Last updated May 2, 2022
A common question we receive through our support channel is this: How can we prevent our devices from updating to the latest version of iOS?
Often, organizations wish to vet the latest iOS release, verifying that the business-related apps they use will continue to function properly on the devices used by their organization. By delaying the deployment of the latest version of iOS within their organization, they buy additional time to run these checks before green lighting the upgrade.
Starting with iOS 11.3 and macOS 10.13.4, MDM administrators are able to specify a number of days to delay a software update, with a maximum delay of 90 days. With this option enabled, the user of the device will not see a software update until the specified number of days has passed since the release.
To enable this feature, iOS devices must be in supervised mode.
Before iOS 11.3 and macOS 10.13.4, Apple did not provide a means to block or delay OS software updates, either within iOS or macOS, or via MDM. We have seen these common methodologies used by our customers.
We have yet to verify this, but numerous sources (including Daniel in the comments section, thanks Daniel!) that installing the tvOS Beta Configuration Profile provided by Apple will block the update messages from appearing on iOS.
The tvOS Beta Configuration Profile is restricted to distribution among registered Apple Developers only. You can access the program at the Apple Developer Portal. You should also be able to find the tvOS profile freely on the web with a little work.
Blocking communication with the Apple update servers at the company network level may also help prevent updates. By disallowing traffic to the update servers on the company network, devices will be unable to update themselves. The pitfall of this methodology is that the device will be able to update itself if it joins a different WiFi network or has a cellular connection.
The two update servers that we are aware of are: appldnld.apple.com and mesu.apple.com.
Send an announcement to all staff requesting that they hold off from updating their devices. iOS will always prompt users before it begins an update and a user can prevent the device from updating by denying the prompt.

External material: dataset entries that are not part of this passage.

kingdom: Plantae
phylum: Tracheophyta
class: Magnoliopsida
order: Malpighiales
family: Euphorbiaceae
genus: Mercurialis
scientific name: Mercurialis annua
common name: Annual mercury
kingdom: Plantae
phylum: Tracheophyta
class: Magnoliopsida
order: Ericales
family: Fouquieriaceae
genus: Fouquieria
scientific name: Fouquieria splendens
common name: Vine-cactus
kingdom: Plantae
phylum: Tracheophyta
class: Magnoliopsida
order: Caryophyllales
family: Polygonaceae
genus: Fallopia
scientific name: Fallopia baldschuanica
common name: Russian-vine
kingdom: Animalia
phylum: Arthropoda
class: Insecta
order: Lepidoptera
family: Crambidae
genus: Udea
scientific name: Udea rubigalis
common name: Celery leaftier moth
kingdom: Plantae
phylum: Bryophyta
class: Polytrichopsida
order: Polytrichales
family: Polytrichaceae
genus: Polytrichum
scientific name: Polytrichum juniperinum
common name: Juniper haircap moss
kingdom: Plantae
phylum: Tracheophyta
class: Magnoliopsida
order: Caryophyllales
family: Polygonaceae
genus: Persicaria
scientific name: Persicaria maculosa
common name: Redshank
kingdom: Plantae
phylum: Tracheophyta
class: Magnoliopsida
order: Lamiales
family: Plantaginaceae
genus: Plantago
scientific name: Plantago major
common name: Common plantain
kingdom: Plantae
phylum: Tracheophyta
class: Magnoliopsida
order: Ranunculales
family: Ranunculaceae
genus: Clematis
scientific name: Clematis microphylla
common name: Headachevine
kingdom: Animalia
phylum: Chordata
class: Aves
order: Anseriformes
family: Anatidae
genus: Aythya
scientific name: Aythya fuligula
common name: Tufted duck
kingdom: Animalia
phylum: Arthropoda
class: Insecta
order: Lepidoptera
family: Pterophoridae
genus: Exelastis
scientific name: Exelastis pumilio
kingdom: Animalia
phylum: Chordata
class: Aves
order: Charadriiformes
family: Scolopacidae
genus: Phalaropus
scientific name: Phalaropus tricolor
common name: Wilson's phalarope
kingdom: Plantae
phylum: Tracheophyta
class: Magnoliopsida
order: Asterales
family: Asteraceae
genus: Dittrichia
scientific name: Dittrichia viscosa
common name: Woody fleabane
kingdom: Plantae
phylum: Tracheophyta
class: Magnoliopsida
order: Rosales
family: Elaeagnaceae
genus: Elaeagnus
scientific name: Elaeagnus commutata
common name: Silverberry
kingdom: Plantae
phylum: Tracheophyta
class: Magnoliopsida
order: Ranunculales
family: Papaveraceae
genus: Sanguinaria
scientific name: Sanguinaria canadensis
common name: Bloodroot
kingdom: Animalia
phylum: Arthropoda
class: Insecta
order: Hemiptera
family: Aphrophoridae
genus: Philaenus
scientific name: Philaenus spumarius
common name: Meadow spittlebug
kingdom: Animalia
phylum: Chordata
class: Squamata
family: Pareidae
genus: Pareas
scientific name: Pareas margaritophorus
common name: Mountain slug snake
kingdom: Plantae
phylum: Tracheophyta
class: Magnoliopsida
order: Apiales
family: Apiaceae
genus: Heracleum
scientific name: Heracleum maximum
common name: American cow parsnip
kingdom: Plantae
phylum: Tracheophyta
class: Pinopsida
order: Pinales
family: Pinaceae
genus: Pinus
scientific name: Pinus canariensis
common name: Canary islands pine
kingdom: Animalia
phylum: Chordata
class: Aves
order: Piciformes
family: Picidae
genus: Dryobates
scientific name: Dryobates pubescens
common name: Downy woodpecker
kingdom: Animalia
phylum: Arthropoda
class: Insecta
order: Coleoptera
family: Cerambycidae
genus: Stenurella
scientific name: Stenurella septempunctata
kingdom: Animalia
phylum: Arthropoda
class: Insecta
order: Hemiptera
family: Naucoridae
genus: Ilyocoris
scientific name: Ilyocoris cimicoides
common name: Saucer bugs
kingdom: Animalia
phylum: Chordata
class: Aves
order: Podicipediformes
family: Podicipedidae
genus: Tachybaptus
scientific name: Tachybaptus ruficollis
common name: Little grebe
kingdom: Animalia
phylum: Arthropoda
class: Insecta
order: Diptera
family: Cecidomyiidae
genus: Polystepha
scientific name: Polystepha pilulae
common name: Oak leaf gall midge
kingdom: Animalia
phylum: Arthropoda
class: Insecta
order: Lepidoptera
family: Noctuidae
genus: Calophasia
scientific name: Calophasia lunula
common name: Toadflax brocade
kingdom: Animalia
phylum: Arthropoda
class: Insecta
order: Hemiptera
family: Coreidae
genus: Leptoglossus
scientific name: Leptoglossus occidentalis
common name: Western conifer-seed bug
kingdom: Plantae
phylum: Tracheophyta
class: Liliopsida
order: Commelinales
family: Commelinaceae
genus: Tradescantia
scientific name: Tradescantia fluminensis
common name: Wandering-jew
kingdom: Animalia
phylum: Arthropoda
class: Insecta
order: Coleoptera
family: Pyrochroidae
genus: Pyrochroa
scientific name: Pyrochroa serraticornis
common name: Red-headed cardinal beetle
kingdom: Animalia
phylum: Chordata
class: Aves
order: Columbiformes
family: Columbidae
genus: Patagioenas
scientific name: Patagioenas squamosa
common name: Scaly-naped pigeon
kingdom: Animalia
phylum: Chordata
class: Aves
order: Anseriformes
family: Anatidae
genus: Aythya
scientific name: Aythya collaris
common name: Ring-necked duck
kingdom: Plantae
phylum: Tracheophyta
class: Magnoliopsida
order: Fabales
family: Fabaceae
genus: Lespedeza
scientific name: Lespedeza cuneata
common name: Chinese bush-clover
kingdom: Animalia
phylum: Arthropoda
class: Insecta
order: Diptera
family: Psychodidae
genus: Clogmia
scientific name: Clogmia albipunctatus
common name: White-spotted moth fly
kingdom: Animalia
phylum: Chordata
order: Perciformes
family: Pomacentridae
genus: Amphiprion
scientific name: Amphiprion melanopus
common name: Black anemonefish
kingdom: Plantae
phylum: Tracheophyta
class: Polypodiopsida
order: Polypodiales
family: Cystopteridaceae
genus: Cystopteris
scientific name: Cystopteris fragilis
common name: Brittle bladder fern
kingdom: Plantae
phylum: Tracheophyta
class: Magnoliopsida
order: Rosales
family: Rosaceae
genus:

The most effective company announcements generally disclose the concerns of updating early, including the potential incompatibilities with business-related apps. This helps staff understand how an early update may negatively affect them and aligns them with the interests of the company.
In short: it’s a double edged sword. On one hand, delaying the release of an iOS update can prevent a situation where users are not able to use apps they depend on due to software incompatibilities. On the other hand, it can leave devices with outdated versions of iOS which may have publicly known security vulnerabilities, exposing your organization to much greater risks.
One thing to consider when making a decision to upgrade or not is what the specific upgrade is for. If it’s a minor update, for instance an update from 9.3.2 to 9.3.5, it likely contains security fixes. It also is unlikely to have any incompatibilities with existing apps. If the update is a major one, for instance 9.3.5 to 10.0.1, there will be a higher risk of finding incompatibilities with apps.
Ideally, your organization is ready for iOS updates on the day of their release and can avoid having to delay updating altogether. Apple makes the GM (the version slated for public release) of major iOS updates available before the release date, often a week or more in advance, and these versions can be tested by IT beforehand.